‘We’re not costing the State ... we are saving it €4bn a year’

For many people €325 may not be a particularly significant sum.

For past taoisigh like Bertie Ahern and Brian Cowen, it represents how much they earn in just over 17 hours from their annual state pension of €164,526.

For the 166 TDs who will vote on this year’s budget, it equates to just over a day’s pay. And for some consultants who are routinely hired by the Government to advise on a range of issues, it’s probably less than what they bill for an hour of their valuable time.

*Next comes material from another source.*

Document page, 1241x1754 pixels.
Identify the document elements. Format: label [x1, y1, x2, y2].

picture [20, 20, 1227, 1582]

For the nation’s 77,000 full-time carers, whose work is often of a 24/7 nature, it is the amount cut off their annual respite grant by the Government in one of the most controversial budget cuts.

The decision will see the one-off annual payment fall from €1,700 to €1,375. For the Government, the cut will achieve savings of €26m per year — a figure which incidentally approximates to the total sum paid in allowances to TDs and senators in a 12-month period.

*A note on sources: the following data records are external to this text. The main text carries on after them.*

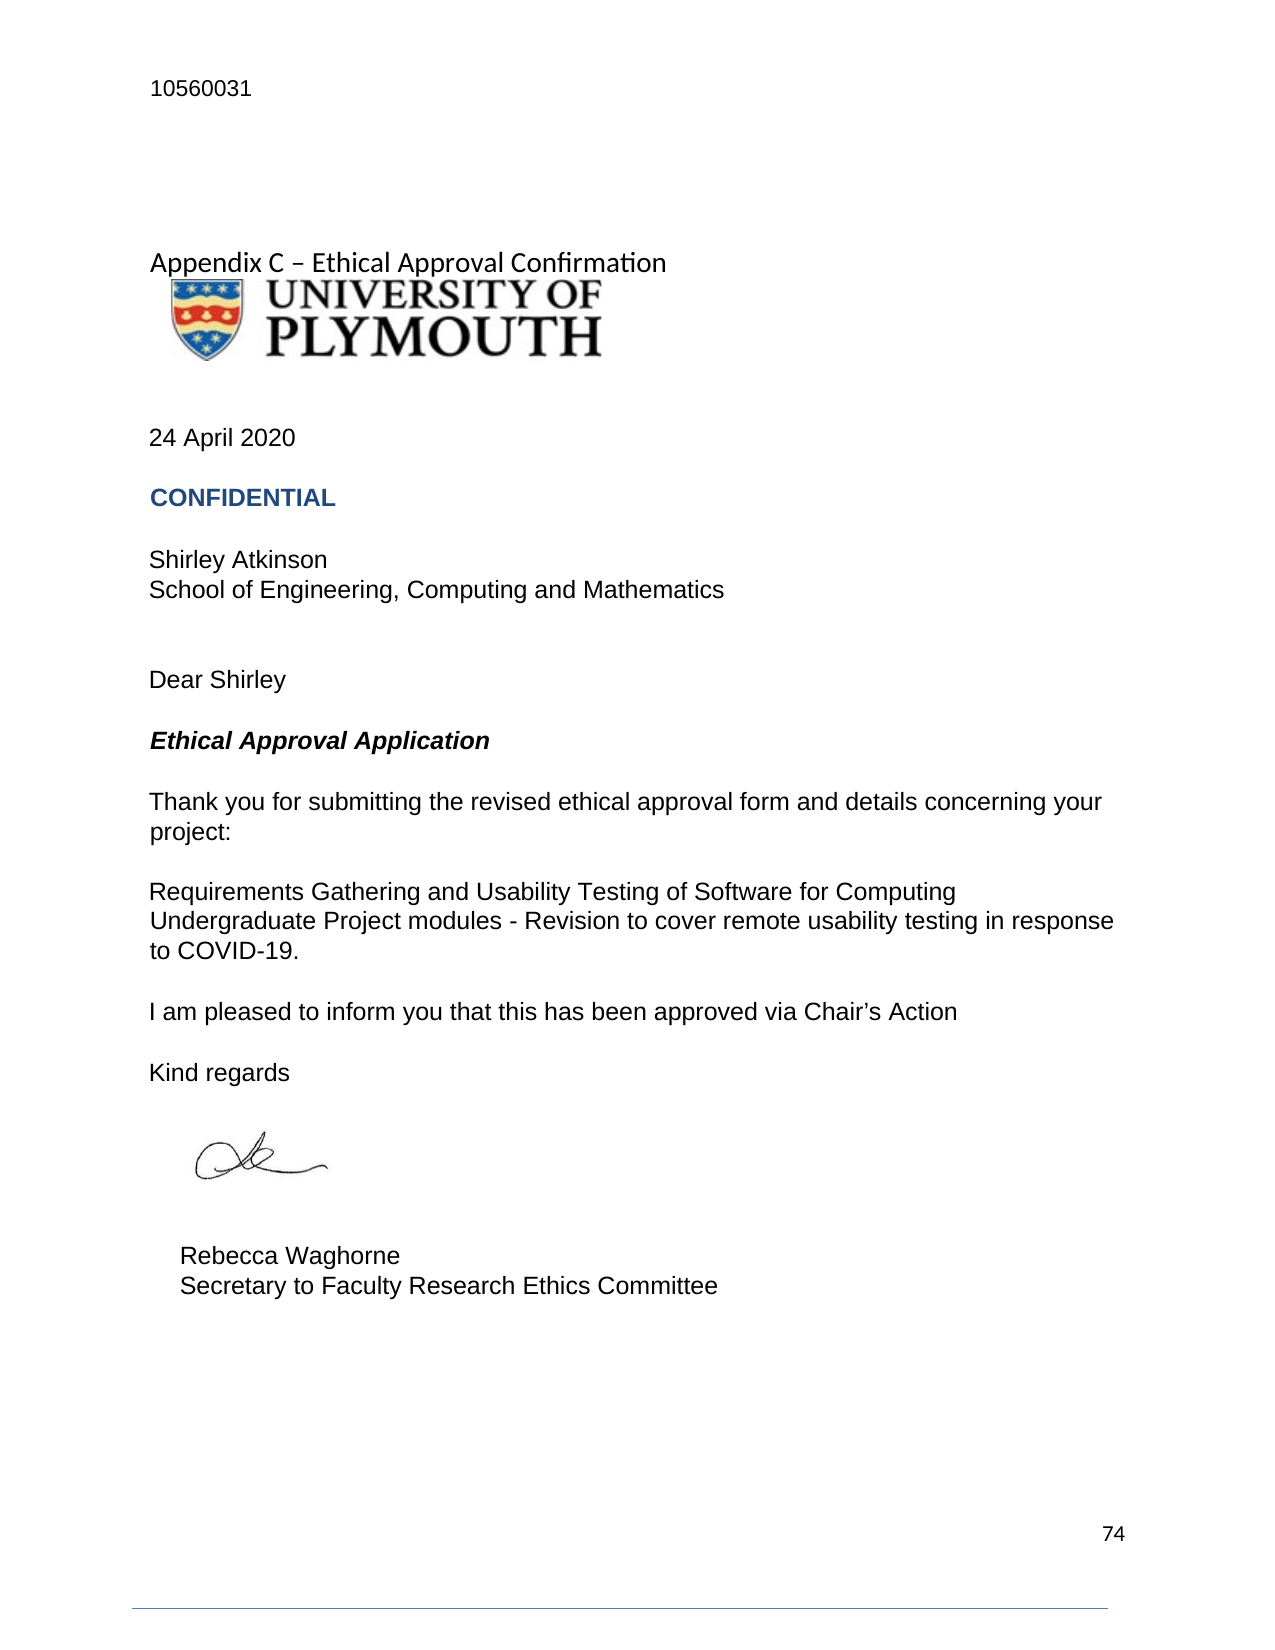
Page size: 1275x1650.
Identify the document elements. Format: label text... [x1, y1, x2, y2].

text I am pleased to inform you that this has been approved via Chair’s Action [148, 997, 1125, 1026]
text Shirley Atkinson [148, 545, 1125, 573]
picture [171, 279, 602, 361]
text Kind regards [148, 1058, 1125, 1086]
text Rebecca Waghorne [179, 1241, 1125, 1269]
text Secretary to Faculty Research Ethics Committee [179, 1271, 1125, 1299]
text CONFIDENTIAL [150, 483, 1125, 512]
text 24 April 2020 [148, 423, 1125, 452]
text Thank you for submitting the revised ethical approval form and details concerning your project: [148, 787, 1125, 845]
text Ethical Approval Application [150, 726, 1125, 754]
subtitle Appendix C – Ethical Approval Confirmation [150, 244, 1125, 279]
text Dear Shirley [148, 665, 1125, 694]
text Requirements Gathering and Usability Testing of Software for Computing Undergraduate Project modules - Revision to cover remote usability testing in response to COVID-19. [148, 877, 1125, 965]
picture [179, 1117, 375, 1209]
text School of Engineering, Computing and Mathematics [148, 575, 1125, 603]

Temperatures in Dublin yesterday were a chilly 5C but it felt even colder, not that such conditions deterred a group of carers anxious to demonstrate their outrage and sadness at the measure, even though the arctic weather seemed to have had a negative impact on the number of Christmas shoppers in Grafton St a short distance away.

The people attending yesterday’s protest, hastily arranged by the Carers’ Association of Ireland in the aftermath of Wednesday’s budget, were less numerous and vocal that those attending other similar recent demonstrations outside Leinster House on abortion.

Some of them literally don’t have a voice because of their disability but their relative silence and dignity were all the more eloquent and powerful.

Not surprisingly, the turnout was small (about 100) as carers, by their nature, are not readily available to break their routine of care for loved ones to travel away from home at short notice. The beneficiaries of such care are even less likely to brave freezing conditions and make a journey that could be detrimental to their health.

Yet it didn’t stop Niamh Barrett, a 60-year-old woman from Fairview, Dublin who has suffered severe paralysis and is confined to a wheelchair since suffering a stroke 10 years ago and her husband and full-time carer, Seán.

“The respite care allowance usually allowed us take an annual holiday together. The cutback will restrict our ability to take that holiday next year as well as paying for some essentials,” explained Seán who gave up work to care for his wife.

In all likelihood, the allowance will be used towards fixing a lift in their home which broke down recently with an estimated repair bill of €1,000 “The Government says it has to take tough decisions. I disagree. We were a fairly soft target,” said Seán.

Niamh stressed her disappointment at the role of the Labour Party which she claimed “had made a commitment to protect the most vulnerable”.

Another Dublin couple, Micheál Ó Nualláin and his wife, Miriam Murphy from Ballybrack travelled directly from an outpatients appointment at Our Lady’s Hospital for Sick Children in Crumlin to attend the demonstration with their 3-year-old son, Uisneach, who suffers from a rare condition.

IP36 deletion syndrome, of which there are only about 12 cases in Ireland, means Uisneach has no speech or independent mobility.

“We both had to quit full-time jobs after Uisneach was diagnosed. Now each of us works on a part-time basis.

“We have half the income we once had but we still don’t qualify for a lot of other social welfare payments,” said Miriam.

Last year, the family used their €1,700 respite care grant to travel to a conference in Birmingham on IP36 deletion syndrome which they described as “invaluable” for learning about their son’s condition and proper care.

Miriam said the money saved by cutting the respite care grant could be achieved “10 times over” by increased taxation of high earners. “The disabled are being singled out for this treatment,” she observed.

Also at the centre of the protest was well-known campaigner, Carolyn Akintola — a 48-year-old full-time carer for her 75-year-old mother, Elsie, despite the fact that she herself must use a wheelchair.

Her unwaveringly upbeat demeanour in the face of both the actual and political climate was impressive, although there was little warmth in her words on the subject of the budget.

“I really hope the Government sees sense. We are a resource to be cherished. We are not costing the State. We are better than cost neutral as we save the Government about €4bn each year,” said Carolyn, who receives just three hours of home help per week with some additional support provided by the Carers’ Association.

She believes there is a relatively simple solution to help the Government find another €26m so that the full respite grant can be restored — reduce the travel allowance paid to politicians.

“What other person gets paid to travel to their place of work,” she said.